• ACTION ITEM: Rewrite all of the rows below, replacing each instance of "Львів" with "Lviv" and keeping every other character as it is.

• PROVIDED MATERIAL:
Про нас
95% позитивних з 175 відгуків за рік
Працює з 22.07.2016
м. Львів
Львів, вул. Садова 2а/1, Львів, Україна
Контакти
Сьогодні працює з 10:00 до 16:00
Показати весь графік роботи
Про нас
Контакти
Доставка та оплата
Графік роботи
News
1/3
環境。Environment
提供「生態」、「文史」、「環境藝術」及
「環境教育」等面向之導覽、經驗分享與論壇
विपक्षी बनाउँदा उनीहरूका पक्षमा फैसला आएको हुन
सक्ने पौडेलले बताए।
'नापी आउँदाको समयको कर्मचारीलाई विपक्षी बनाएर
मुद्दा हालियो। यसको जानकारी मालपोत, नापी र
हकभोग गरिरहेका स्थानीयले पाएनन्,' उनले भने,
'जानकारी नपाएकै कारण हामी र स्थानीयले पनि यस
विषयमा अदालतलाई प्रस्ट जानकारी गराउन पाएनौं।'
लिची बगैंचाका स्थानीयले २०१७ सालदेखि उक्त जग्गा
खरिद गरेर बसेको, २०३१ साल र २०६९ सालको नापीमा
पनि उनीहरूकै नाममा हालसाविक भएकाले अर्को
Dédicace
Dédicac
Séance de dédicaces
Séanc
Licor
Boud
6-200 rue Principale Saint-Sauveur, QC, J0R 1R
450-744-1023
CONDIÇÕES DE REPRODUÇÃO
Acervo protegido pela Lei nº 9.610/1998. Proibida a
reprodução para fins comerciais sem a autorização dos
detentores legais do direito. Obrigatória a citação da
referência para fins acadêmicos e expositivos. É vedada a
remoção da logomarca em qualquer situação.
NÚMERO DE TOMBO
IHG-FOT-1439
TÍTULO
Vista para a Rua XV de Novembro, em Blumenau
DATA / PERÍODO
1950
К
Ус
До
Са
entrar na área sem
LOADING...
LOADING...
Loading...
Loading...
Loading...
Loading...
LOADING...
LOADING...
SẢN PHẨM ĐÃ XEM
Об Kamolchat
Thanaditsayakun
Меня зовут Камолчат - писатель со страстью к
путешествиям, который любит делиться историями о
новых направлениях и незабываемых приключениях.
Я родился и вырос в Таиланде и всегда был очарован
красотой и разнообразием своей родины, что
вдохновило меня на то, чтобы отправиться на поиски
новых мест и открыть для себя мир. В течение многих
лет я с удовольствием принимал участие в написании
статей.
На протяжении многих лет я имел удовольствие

• REPLY TO THE TASK:
Про нас
95% позитивних з 175 відгуків за рік
Працює з 22.07.2016
м. Lviv
Lviv, вул. Садова 2а/1, Lviv, Україна
Контакти
Сьогодні працює з 10:00 до 16:00
Показати весь графік роботи
Про нас
Контакти
Доставка та оплата
Графік роботи
News
1/3
環境。Environment
提供「生態」、「文史」、「環境藝術」及
「環境教育」等面向之導覽、經驗分享與論壇
विपक्षी बनाउँदा उनीहरूका पक्षमा फैसला आएको हुन
सक्ने पौडेलले बताए।
'नापी आउँदाको समयको कर्मचारीलाई विपक्षी बनाएर
मुद्दा हालियो। यसको जानकारी मालपोत, नापी र
हकभोग गरिरहेका स्थानीयले पाएनन्,' उनले भने,
'जानकारी नपाएकै कारण हामी र स्थानीयले पनि यस
विषयमा अदालतलाई प्रस्ट जानकारी गराउन पाएनौं।'
लिची बगैंचाका स्थानीयले २०१७ सालदेखि उक्त जग्गा
खरिद गरेर बसेको, २०३१ साल र २०६९ सालको नापीमा
पनि उनीहरूकै नाममा हालसाविक भएकाले अर्को
Dédicace
Dédicac
Séance de dédicaces
Séanc
Licor
Boud
6-200 rue Principale Saint-Sauveur, QC, J0R 1R
450-744-1023
CONDIÇÕES DE REPRODUÇÃO
Acervo protegido pela Lei nº 9.610/1998. Proibida a
reprodução para fins comerciais sem a autorização dos
detentores legais do direito. Obrigatória a citação da
referência para fins acadêmicos e expositivos. É vedada a
remoção da logomarca em qualquer situação.
NÚMERO DE TOMBO
IHG-FOT-1439
TÍTULO
Vista para a Rua XV de Novembro, em Blumenau
DATA / PERÍODO
1950
К
Ус
До
Са
entrar na área sem
LOADING...
LOADING...
Loading...
Loading...
Loading...
Loading...
LOADING...
LOADING...
SẢN PHẨM ĐÃ XEM
Об Kamolchat
Thanaditsayakun
Меня зовут Камолчат - писатель со страстью к
путешествиям, который любит делиться историями о
новых направлениях и незабываемых приключениях.
Я родился и вырос в Таиланде и всегда был очарован
красотой и разнообразием своей родины, что
вдохновило меня на то, чтобы отправиться на поиски
новых мест и открыть для себя мир. В течение многих
лет я с удовольствием принимал участие в написании
статей.
На протяжении многих лет я имел удовольствие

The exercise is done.